Tengo recuerdos de una convivencia parecida en los superbloques caraqueños, cuando iba a bailar con los compañeros del liceo o de la universidad. O en los preciosos edificios de Carlos Raúl Villanueva de la plaza O’Leary, donde me daba clases Yamilet, mi profesora de Biología. Pero la primera vez que tuve la experiencia de ver como en un escenario lo que sucede dentro de las casas, fue cuando el terremoto de Caracas sacó a familias completas a comer y dormir en la plaza Washington o en los jardines y los estacionamientos de las casonas de la Avenida Páez. En esos días, parte de lo que suele ser privado —los pijamas y las batas, las cobijas y las toallas, los rollos en el pelo y las barbas sin afeitar, las comidas y las costumbres desconocidas de los demás— apareció en las calles y fue presenciado por todos. Y aunque yo era muy pequeña, recuerdo sentir que más que por esperar que alguna réplica derrumbara los techos sobre nuestras cabezas, era la necesidad de conjurar el miedo lo que nos llevaba a estar juntos en esos campamentos improvisados.

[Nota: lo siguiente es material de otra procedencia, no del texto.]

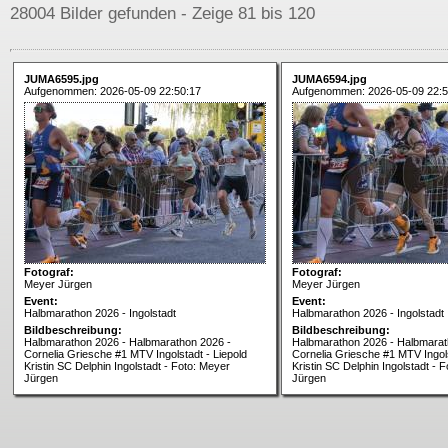
28004 Bilder gefunden - Zeige 81 bis 120
JUMA6595.jpg
JUMA6594.jpg
Aufgenommen: 2026-05-09 22:50:17
Aufgenommen: 2026-05-09 22:5
Fotograf:
Fotograf:
Meyer Jürgen
Meyer Jürgen
Event:
Event:
Halbmarathon 2026 - Ingolstadt
Halbmarathon 2026 - Ingolstadt
Bildbeschreibung:
Bildbeschreibung:
Halbmarathon 2026 - Halbmarathon 2026 -
Halbmarathon 2026 - Halbmarat
Cornelia Griesche #1 MTV Ingolstadt - Liepold
Cornelia Griesche #1 MTV Ingols
Kristin SC Delphin Ingolstadt - Foto: Meyer
Kristin SC Delphin Ingolstadt - 
Jürgen
Jürgen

Aquí mi casa es una buhardilla pequeña con una claraboya que ha sustituido, como paisaje abierto, a mi cerro de Caracas. La luna y el sol atraviesan cada día esa abertura en el techo, y puedo ver el cielo mientras trabajo o cocino con solo alzar la vista. Las noches de luna llena sigo desde mi cama la luz que se desplaza sobre mis cosas y me siento como si durmiera afuera. Creo que debe haber pocos cielos tan claros y tan nítidos como el de Madrid. Ese es el lado bueno del clima sequísimo de la meseta castellana.
Mi corrala se resiste a la gentrificación de este barrio y no ha sido refaccionada por completo, aunque desde la calle se ve muy bien. En ella coinciden viejos madrileños que han vivido en este lugar toda su vida, migrantes de diversos continentes en busca de alquileres módicos, e inversionistas que calculan el futuro de esta finca, como las llaman aquí, así que han empezado a comprar y acondicionar pequeños pisos.
La primera noche que intenté dormir en mi nueva casa, me molestó el correteo por el pasillo de unos niños pequeños. Me contuve un buen rato, pero al final abrí molesta la puerta que se sacudía con los pelotazos y pedí un poco de silencio. Esta fue la respuesta de Elvira, mi vecina, con los brazos en jarra:
—Hombre, pero si no son más que las doce. Esto sí que no lo había visto nunca, y mira tú que he visto cosas.
Era martes y al día siguiente había colegio, así que me temí lo peor, que el destino me hubiera llevado a uno de esos conventillos que mi abuela Vicenta describía horrorizada. Justo castigo por no apreciar su san Benito.
Pero nada que ver. O todo. En poco tiempo me he acostumbrado a que mis vecinos compensen los pocos metros o la poca luz de sus casas en los espacios comunes, a que las paredes delgadas me tengan al tanto de todo, y a vivir con una gente tan variopinta, tan corriente y tan extraña, como la que veo en las calles de Madrid todos los días. Así que estoy muy a gusto mirando el escenario por la ventana y sobre todo me siento en casa cuando oigo a Elvira gritar en el pasillo a los niños, aunque sean las diez de la mañana:
—¡A callar! ¡A callar, que trabaja Sandra!